EXCERPTED RECORDS:
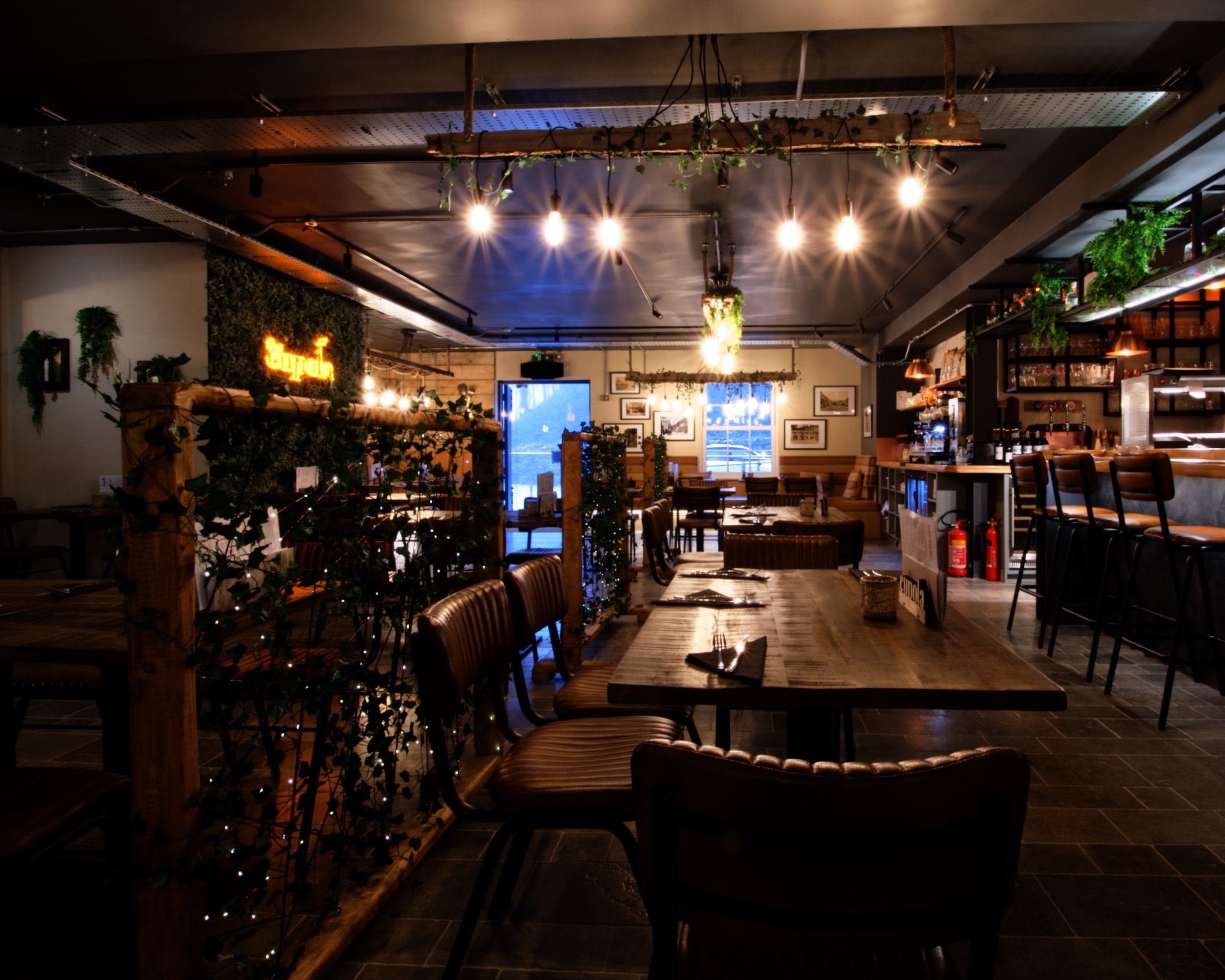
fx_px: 616
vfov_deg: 77.0
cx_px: 699
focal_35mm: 17
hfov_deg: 89.1
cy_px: 491
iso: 500
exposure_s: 1
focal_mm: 10
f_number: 22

EXERCISE DETAILS:
Would you return all of the entries unchanged while omitting the images?

TASK OUTPUT:
fx_px: 616
vfov_deg: 77.0
cx_px: 699
focal_35mm: 17
hfov_deg: 89.1
cy_px: 491
iso: 500
exposure_s: 1
focal_mm: 10
f_number: 22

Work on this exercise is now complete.